Excerpt
The Gift Child
Days after Graham was reported missing, Stan and I found ourselves at the Halifax cop shop. This I know because I wrote it down. That is one of the things I try to do to stay on track with this memoir. I write things down before my brain alters or deletes them.
When we arrived, teens were being given a tour of the station. They were members of a boxing club, the tour intended to keep them on the right side of the law. All were wearing track suits, one with a Canada flag. And then there was a burst of noise when a cop slapped handcuffs on their coach, and the coach, a senior with a nose broken more times than my heart, exclaimed, “You got me, copper.”
The boxers folded in two from laughter.
And the coach added, “A nice gold medal for the copper.”
I wondered if the teens had ever seen a James Cagney movie, Cagney who had specialized in sardonic gangsters, but also played a hard-luck boxer who lost his sight. As well as Tom Richards, the fictitious newspaperman who quit the business to become a vagabond.
There are days when I try to remember why we all thought it was so important — the news business — more important than sleep disorders or anniversaries. I try to remember what it was like to be that invested in a job one rung below vagabond.
In the waiting room were wickets manned by commissionaires dealing with people questioning parking tickets or reporting fender benders. One man was wearing, instead of a hat, the liner from a construction helmet.
The boxers moved to another room, taking the levity with them. We were seated next to a man who looked as if he had been on a two-week bender, a ruin of a man reeking of piss and rum, a man who decided to unload his life’s philosophy on Stan.
“If I could be born again, I’d be twenty per cent smarter or twenty per cent stupider,” he slurred to Stan, whom he recognized. “I am in a fucken no man’s land. I’m not smart enough to become a crypto billionaire — I don’t even know what the fuck it is. Do you? Does anyone in this fucken room know what crypto is? Okay. Nobody. Thought so. And I am not stupid enough to enjoy the things people like him enjoy.”

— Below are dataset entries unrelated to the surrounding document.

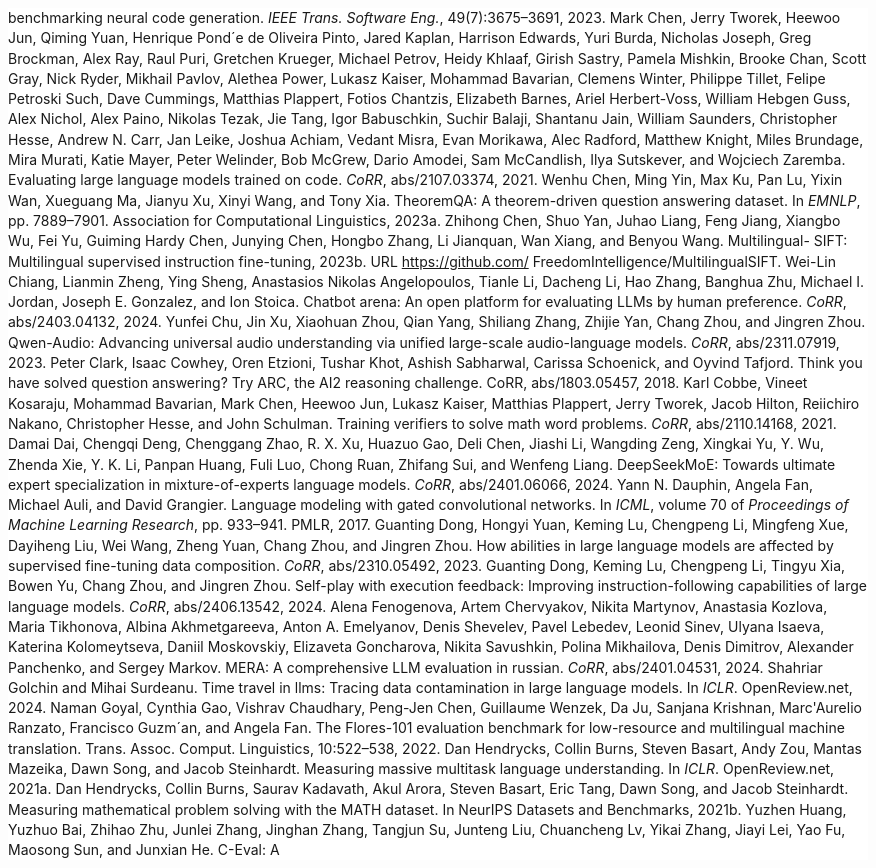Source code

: benchmarking neural code generation. *IEEE Trans. Software Eng.*, 49(7):3675–3691, 2023.
Mark Chen, Jerry Tworek, Heewoo Jun, Qiming Yuan, Henrique Pond´e de Oliveira Pinto, Jared
Kaplan, Harrison Edwards, Yuri Burda, Nicholas Joseph, Greg Brockman, Alex Ray, Raul Puri,
Gretchen Krueger, Michael Petrov, Heidy Khlaaf, Girish Sastry, Pamela Mishkin, Brooke Chan,
Scott Gray, Nick Ryder, Mikhail Pavlov, Alethea Power, Lukasz Kaiser, Mohammad Bavarian,
Clemens Winter, Philippe Tillet, Felipe Petroski Such, Dave Cummings, Matthias Plappert, Fotios
Chantzis, Elizabeth Barnes, Ariel Herbert-Voss, William Hebgen Guss, Alex Nichol, Alex Paino,
Nikolas Tezak, Jie Tang, Igor Babuschkin, Suchir Balaji, Shantanu Jain, William Saunders,
Christopher Hesse, Andrew N. Carr, Jan Leike, Joshua Achiam, Vedant Misra, Evan Morikawa,
Alec Radford, Matthew Knight, Miles Brundage, Mira Murati, Katie Mayer, Peter Welinder, Bob
McGrew, Dario Amodei, Sam McCandlish, Ilya Sutskever, and Wojciech Zaremba. Evaluating
large language models trained on code. *CoRR*, abs/2107.03374, 2021.
Wenhu Chen, Ming Yin, Max Ku, Pan Lu, Yixin Wan, Xueguang Ma, Jianyu Xu, Xinyi Wang, and
Tony Xia. TheoremQA: A theorem-driven question answering dataset. In *EMNLP*, pp. 7889–7901.
Association for Computational Linguistics, 2023a.
Zhihong Chen, Shuo Yan, Juhao Liang, Feng Jiang, Xiangbo Wu, Fei Yu, Guiming Hardy Chen,
Junying Chen, Hongbo Zhang, Li Jianquan, Wan Xiang, and Benyou Wang.
Multilingual-
SIFT: Multilingual supervised instruction fine-tuning, 2023b. URL https://github.com/
FreedomIntelligence/MultilingualSIFT.
Wei-Lin Chiang, Lianmin Zheng, Ying Sheng, Anastasios Nikolas Angelopoulos, Tianle Li, Dacheng
Li, Hao Zhang, Banghua Zhu, Michael I. Jordan, Joseph E. Gonzalez, and Ion Stoica. Chatbot
arena: An open platform for evaluating LLMs by human preference. *CoRR*, abs/2403.04132, 2024.
Yunfei Chu, Jin Xu, Xiaohuan Zhou, Qian Yang, Shiliang Zhang, Zhijie Yan, Chang Zhou, and
Jingren Zhou. Qwen-Audio: Advancing universal audio understanding via unified large-scale
audio-language models. *CoRR*, abs/2311.07919, 2023.
Peter Clark, Isaac Cowhey, Oren Etzioni, Tushar Khot, Ashish Sabharwal, Carissa Schoenick, and
Oyvind Tafjord. Think you have solved question answering? Try ARC, the AI2 reasoning challenge.
CoRR, abs/1803.05457, 2018.
Karl Cobbe, Vineet Kosaraju, Mohammad Bavarian, Mark Chen, Heewoo Jun, Lukasz Kaiser,
Matthias Plappert, Jerry Tworek, Jacob Hilton, Reiichiro Nakano, Christopher Hesse, and John
Schulman. Training verifiers to solve math word problems. *CoRR*, abs/2110.14168, 2021.
Damai Dai, Chengqi Deng, Chenggang Zhao, R. X. Xu, Huazuo Gao, Deli Chen, Jiashi Li, Wangding
Zeng, Xingkai Yu, Y. Wu, Zhenda Xie, Y. K. Li, Panpan Huang, Fuli Luo, Chong Ruan, Zhifang Sui,
and Wenfeng Liang. DeepSeekMoE: Towards ultimate expert specialization in mixture-of-experts
language models. *CoRR*, abs/2401.06066, 2024.
Yann N. Dauphin, Angela Fan, Michael Auli, and David Grangier. Language modeling with gated
convolutional networks. In *ICML*, volume 70 of *Proceedings of Machine Learning Research*, pp.
933–941. PMLR, 2017.
Guanting Dong, Hongyi Yuan, Keming Lu, Chengpeng Li, Mingfeng Xue, Dayiheng Liu, Wei Wang,
Zheng Yuan, Chang Zhou, and Jingren Zhou. How abilities in large language models are affected
by supervised fine-tuning data composition. *CoRR*, abs/2310.05492, 2023.
Guanting Dong, Keming Lu, Chengpeng Li, Tingyu Xia, Bowen Yu, Chang Zhou, and Jingren Zhou.
Self-play with execution feedback: Improving instruction-following capabilities of large language
models. *CoRR*, abs/2406.13542, 2024.
Alena Fenogenova, Artem Chervyakov, Nikita Martynov, Anastasia Kozlova, Maria Tikhonova, Albina Akhmetgareeva, Anton A. Emelyanov, Denis Shevelev, Pavel Lebedev, Leonid Sinev, Ulyana
Isaeva, Katerina Kolomeytseva, Daniil Moskovskiy, Elizaveta Goncharova, Nikita Savushkin,
Polina Mikhailova, Denis Dimitrov, Alexander Panchenko, and Sergey Markov. MERA: A comprehensive LLM evaluation in russian. *CoRR*, abs/2401.04531, 2024.
Shahriar Golchin and Mihai Surdeanu. Time travel in llms: Tracing data contamination in large
language models. In *ICLR*. OpenReview.net, 2024.
Naman Goyal, Cynthia Gao, Vishrav Chaudhary, Peng-Jen Chen, Guillaume Wenzek, Da Ju, Sanjana
Krishnan, Marc'Aurelio Ranzato, Francisco Guzm´an, and Angela Fan. The Flores-101 evaluation benchmark for low-resource and multilingual machine translation. Trans. Assoc. Comput.
Linguistics, 10:522–538, 2022.
Dan Hendrycks, Collin Burns, Steven Basart, Andy Zou, Mantas Mazeika, Dawn Song, and Jacob
Steinhardt. Measuring massive multitask language understanding. In *ICLR*. OpenReview.net,
2021a.
Dan Hendrycks, Collin Burns, Saurav Kadavath, Akul Arora, Steven Basart, Eric Tang, Dawn Song,
and Jacob Steinhardt. Measuring mathematical problem solving with the MATH dataset. In
NeurIPS Datasets and Benchmarks, 2021b.
Yuzhen Huang, Yuzhuo Bai, Zhihao Zhu, Junlei Zhang, Jinghan Zhang, Tangjun Su, Junteng Liu,
Chuancheng Lv, Yikai Zhang, Jiayi Lei, Yao Fu, Maosong Sun, and Junxian He. C-Eval: A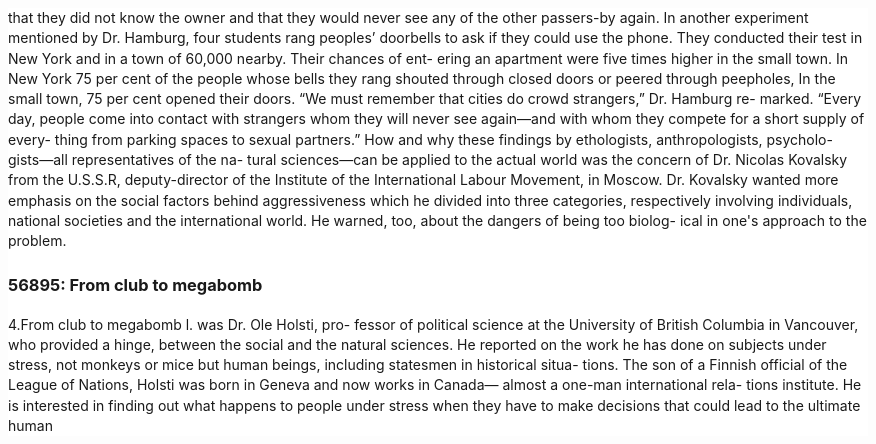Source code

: that they did not know the owner and 
that they would never see any of the 
other passers-by again. 
In another experiment mentioned 
by Dr. Hamburg, four students rang 
peoples’ doorbells to ask if they could 
use the phone. They conducted their 
test in New York and in a town of 
60,000 nearby. Their chances of ent- 
ering an apartment were five times 
higher in the small town. In New 
York 75 per cent of the people whose 
bells they rang shouted through closed 
doors or peered through peepholes, 
In the small town, 75 per cent opened 
their doors. 
“We must remember that cities do 
crowd strangers,” Dr. Hamburg re- 
marked. “Every day, people come into 
contact with strangers whom they will 
never see again—and with whom they 
compete for a short supply of every- 
thing from parking spaces to sexual 
partners.” 
How and why these findings by 
ethologists, anthropologists, psycholo- 
gists—all representatives of the na- 
tural sciences—can be applied to the 
actual world was the concern of Dr. 
Nicolas Kovalsky from the U.S.S.R, 
deputy-director of the Institute of the 
International Labour Movement, in 
Moscow. Dr. Kovalsky wanted more 
emphasis on the social factors behind 
aggressiveness which he divided into 
three categories, respectively involving 
individuals, national societies and the 
international world. He warned, too, 
about the dangers of being too biolog- 
ical in one's approach to the problem. 


### 56895: From club to megabomb

4.From club 
to megabomb 
l. was Dr. Ole Holsti, pro- 
fessor of political science at the 
University of British Columbia in 
Vancouver, who provided a hinge, 
between the social and the natural 
sciences. He reported on the work 
he has done on subjects under stress, 
not monkeys or mice but human beings, 
including statesmen in historical situa- 
tions. The son of a Finnish official of 
the League of Nations, Holsti was born 
in Geneva and now works in Canada— 
almost a one-man international rela- 
tions institute. 
He is interested in finding out what 
happens to people under stress when 
they have to make decisions that 
could lead to the ultimate human 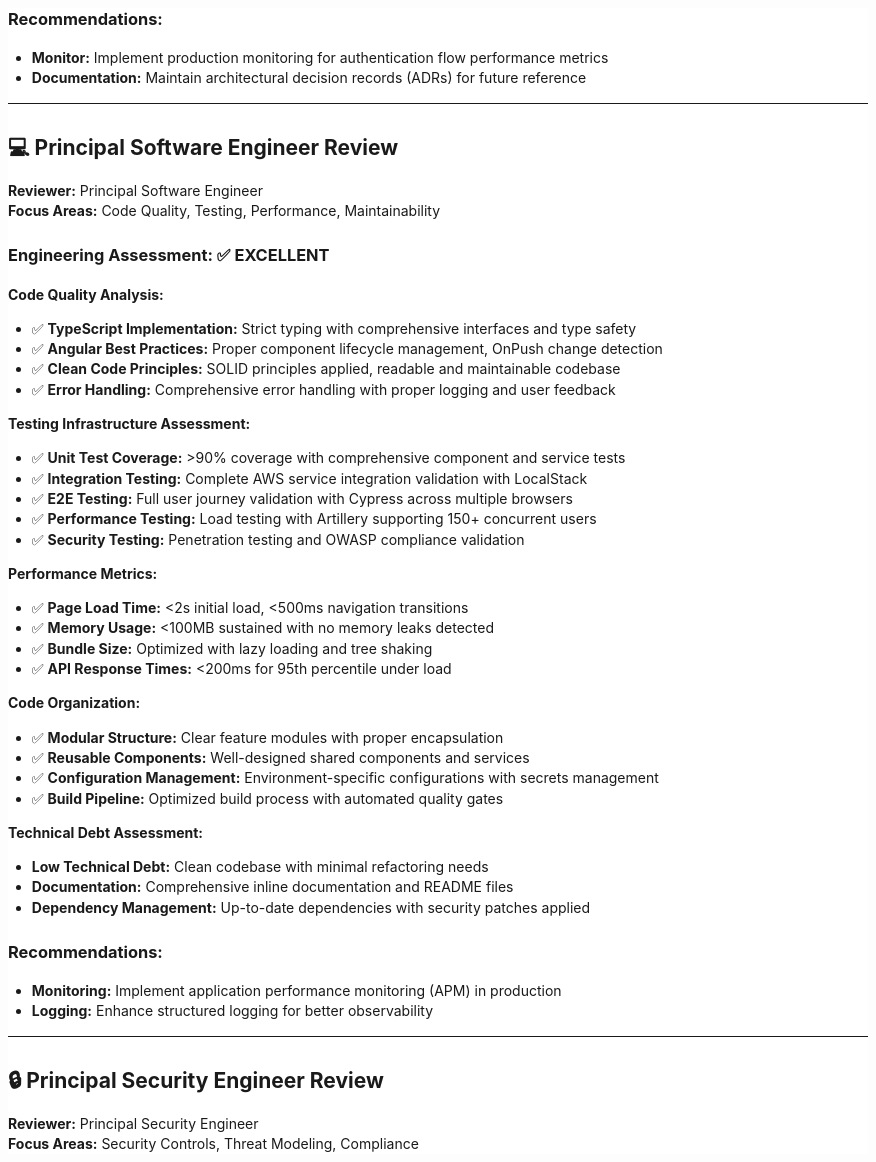 ### Recommendations: 
- **Monitor:** Implement production monitoring for authentication flow performance metrics
- **Documentation:** Maintain architectural decision records (ADRs) for future reference

---

## 💻 Principal Software Engineer Review

**Reviewer:** Principal Software Engineer  
**Focus Areas:** Code Quality, Testing, Performance, Maintainability

### Engineering Assessment: ✅ EXCELLENT

**Code Quality Analysis:**
- ✅ **TypeScript Implementation:** Strict typing with comprehensive interfaces and type safety
- ✅ **Angular Best Practices:** Proper component lifecycle management, OnPush change detection
- ✅ **Clean Code Principles:** SOLID principles applied, readable and maintainable codebase
- ✅ **Error Handling:** Comprehensive error handling with proper logging and user feedback

**Testing Infrastructure Assessment:**
- ✅ **Unit Test Coverage:** >90% coverage with comprehensive component and service tests
- ✅ **Integration Testing:** Complete AWS service integration validation with LocalStack
- ✅ **E2E Testing:** Full user journey validation with Cypress across multiple browsers
- ✅ **Performance Testing:** Load testing with Artillery supporting 150+ concurrent users
- ✅ **Security Testing:** Penetration testing and OWASP compliance validation

**Performance Metrics:**
- ✅ **Page Load Time:** <2s initial load, <500ms navigation transitions
- ✅ **Memory Usage:** <100MB sustained with no memory leaks detected
- ✅ **Bundle Size:** Optimized with lazy loading and tree shaking
- ✅ **API Response Times:** <200ms for 95th percentile under load

**Code Organization:**
- ✅ **Modular Structure:** Clear feature modules with proper encapsulation
- ✅ **Reusable Components:** Well-designed shared components and services
- ✅ **Configuration Management:** Environment-specific configurations with secrets management
- ✅ **Build Pipeline:** Optimized build process with automated quality gates

**Technical Debt Assessment:**
- **Low Technical Debt:** Clean codebase with minimal refactoring needs
- **Documentation:** Comprehensive inline documentation and README files
- **Dependency Management:** Up-to-date dependencies with security patches applied

### Recommendations:
- **Monitoring:** Implement application performance monitoring (APM) in production
- **Logging:** Enhance structured logging for better observability

---

## 🔒 Principal Security Engineer Review

**Reviewer:** Principal Security Engineer  
**Focus Areas:** Security Controls, Threat Modeling, Compliance
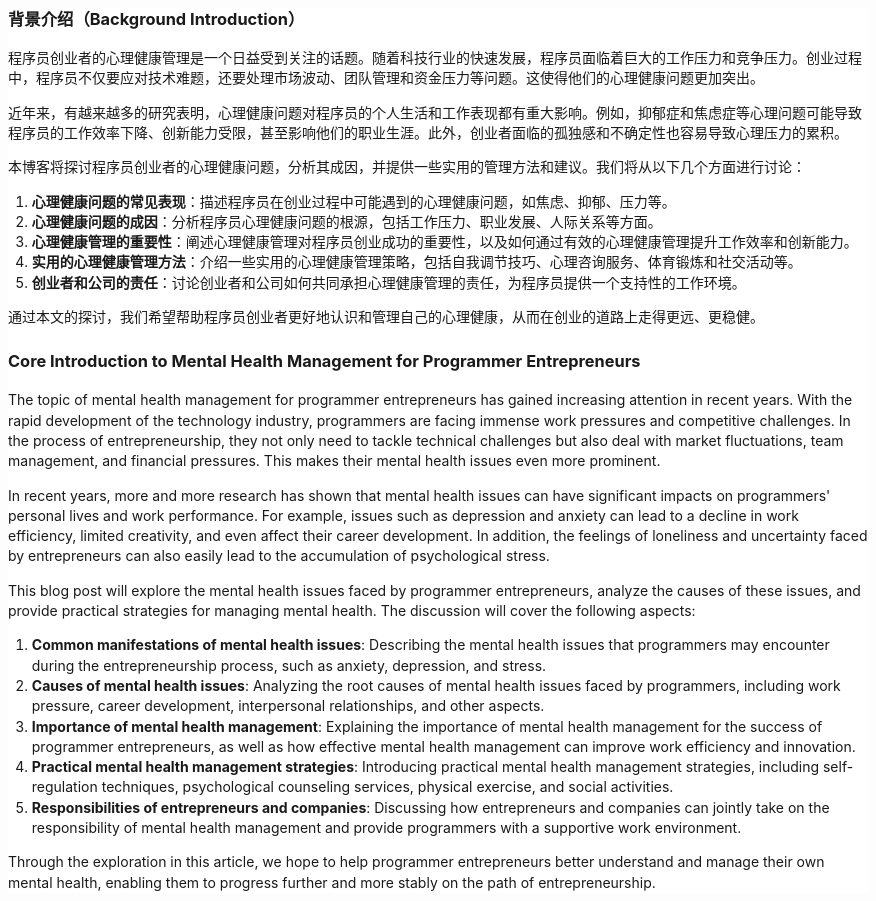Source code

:                  

### 背景介绍（Background Introduction）

程序员创业者的心理健康管理是一个日益受到关注的话题。随着科技行业的快速发展，程序员面临着巨大的工作压力和竞争压力。创业过程中，程序员不仅要应对技术难题，还要处理市场波动、团队管理和资金压力等问题。这使得他们的心理健康问题更加突出。

近年来，有越来越多的研究表明，心理健康问题对程序员的个人生活和工作表现都有重大影响。例如，抑郁症和焦虑症等心理问题可能导致程序员的工作效率下降、创新能力受限，甚至影响他们的职业生涯。此外，创业者面临的孤独感和不确定性也容易导致心理压力的累积。

本博客将探讨程序员创业者的心理健康问题，分析其成因，并提供一些实用的管理方法和建议。我们将从以下几个方面进行讨论：

1. **心理健康问题的常见表现**：描述程序员在创业过程中可能遇到的心理健康问题，如焦虑、抑郁、压力等。
2. **心理健康问题的成因**：分析程序员心理健康问题的根源，包括工作压力、职业发展、人际关系等方面。
3. **心理健康管理的重要性**：阐述心理健康管理对程序员创业成功的重要性，以及如何通过有效的心理健康管理提升工作效率和创新能力。
4. **实用的心理健康管理方法**：介绍一些实用的心理健康管理策略，包括自我调节技巧、心理咨询服务、体育锻炼和社交活动等。
5. **创业者和公司的责任**：讨论创业者和公司如何共同承担心理健康管理的责任，为程序员提供一个支持性的工作环境。

通过本文的探讨，我们希望帮助程序员创业者更好地认识和管理自己的心理健康，从而在创业的道路上走得更远、更稳健。

### Core Introduction to Mental Health Management for Programmer Entrepreneurs

The topic of mental health management for programmer entrepreneurs has gained increasing attention in recent years. With the rapid development of the technology industry, programmers are facing immense work pressures and competitive challenges. In the process of entrepreneurship, they not only need to tackle technical challenges but also deal with market fluctuations, team management, and financial pressures. This makes their mental health issues even more prominent.

In recent years, more and more research has shown that mental health issues can have significant impacts on programmers' personal lives and work performance. For example, issues such as depression and anxiety can lead to a decline in work efficiency, limited creativity, and even affect their career development. In addition, the feelings of loneliness and uncertainty faced by entrepreneurs can also easily lead to the accumulation of psychological stress.

This blog post will explore the mental health issues faced by programmer entrepreneurs, analyze the causes of these issues, and provide practical strategies for managing mental health. The discussion will cover the following aspects:

1. **Common manifestations of mental health issues**: Describing the mental health issues that programmers may encounter during the entrepreneurship process, such as anxiety, depression, and stress.
2. **Causes of mental health issues**: Analyzing the root causes of mental health issues faced by programmers, including work pressure, career development, interpersonal relationships, and other aspects.
3. **Importance of mental health management**: Explaining the importance of mental health management for the success of programmer entrepreneurs, as well as how effective mental health management can improve work efficiency and innovation.
4. **Practical mental health management strategies**: Introducing practical mental health management strategies, including self-regulation techniques, psychological counseling services, physical exercise, and social activities.
5. **Responsibilities of entrepreneurs and companies**: Discussing how entrepreneurs and companies can jointly take on the responsibility of mental health management and provide programmers with a supportive work environment.

Through the exploration in this article, we hope to help programmer entrepreneurs better understand and manage their own mental health, enabling them to progress further and more stably on the path of entrepreneurship.
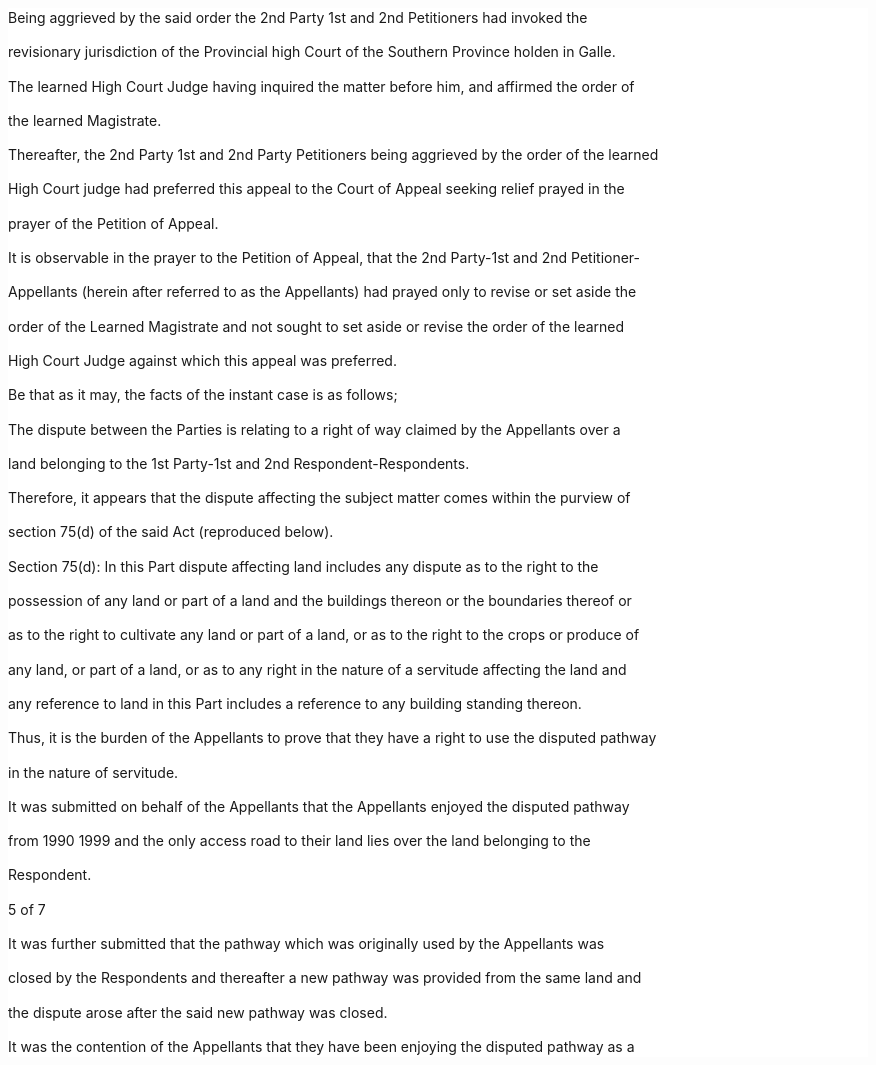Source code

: Being aggrieved by the said order the 2nd Party 1st and 2nd Petitioners had invoked the

revisionary jurisdiction of the Provincial high Court of the Southern Province holden in Galle.

The learned High Court Judge having inquired the matter before him, and affirmed the order of

the learned Magistrate.

Thereafter, the 2nd Party 1st and 2nd Party Petitioners being aggrieved by the order of the learned

High Court judge had preferred this appeal to the Court of Appeal seeking relief prayed in the

prayer of the Petition of Appeal.

It is observable in the prayer to the Petition of Appeal, that the 2nd Party-1st and 2nd Petitioner-

Appellants (herein after referred to as the Appellants) had prayed only to revise or set aside the

order of the Learned Magistrate and not sought to set aside or revise the order of the learned

High Court Judge against which this appeal was preferred.

Be that as it may, the facts of the instant case is as follows;

The dispute between the Parties is relating to a right of way claimed by the Appellants over a

land belonging to the 1st Party-1st and 2nd Respondent-Respondents.

Therefore, it appears that the dispute affecting the subject matter comes within the purview of

section 75(d) of the said Act (reproduced below).

Section 75(d): In this Part dispute affecting land includes any dispute as to the right to the

possession of any land or part of a land and the buildings thereon or the boundaries thereof or

as to the right to cultivate any land or part of a land, or as to the right to the crops or produce of

any land, or part of a land, or as to any right in the nature of a servitude affecting the land and

any reference to land in this Part includes a reference to any building standing thereon.

Thus, it is the burden of the Appellants to prove that they have a right to use the disputed pathway

in the nature of servitude.

It was submitted on behalf of the Appellants that the Appellants enjoyed the disputed pathway

from 1990 1999 and the only access road to their land lies over the land belonging to the

Respondent.

5 of 7

It was further submitted that the pathway which was originally used by the Appellants was

closed by the Respondents and thereafter a new pathway was provided from the same land and

the dispute arose after the said new pathway was closed.

It was the contention of the Appellants that they have been enjoying the disputed pathway as a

He pointed at a desk sergeant, who was biting a pen like it was corn on the cob.
“Well,” said Stan enigmatically, “don’t sell yourself short.”
“Thank you, Stan,” he slurred too sincerely, and then, like most drunks, would not let it go: “You see what I’m sayin’, doncha?”
“Of course,” agreed Stan, who was wearing his Order of Canada pin.
Leaning forward, the drunk forced his eyes to focus. “I mean, look at him!” Pointing again at the sergeant. Stan turned his head ever so slightly to look.
Stan had been invited to the station because he was the person who reported Graham missing. He had filed the report after Graham did not answer his landline at 14 Cavalier for three days straight.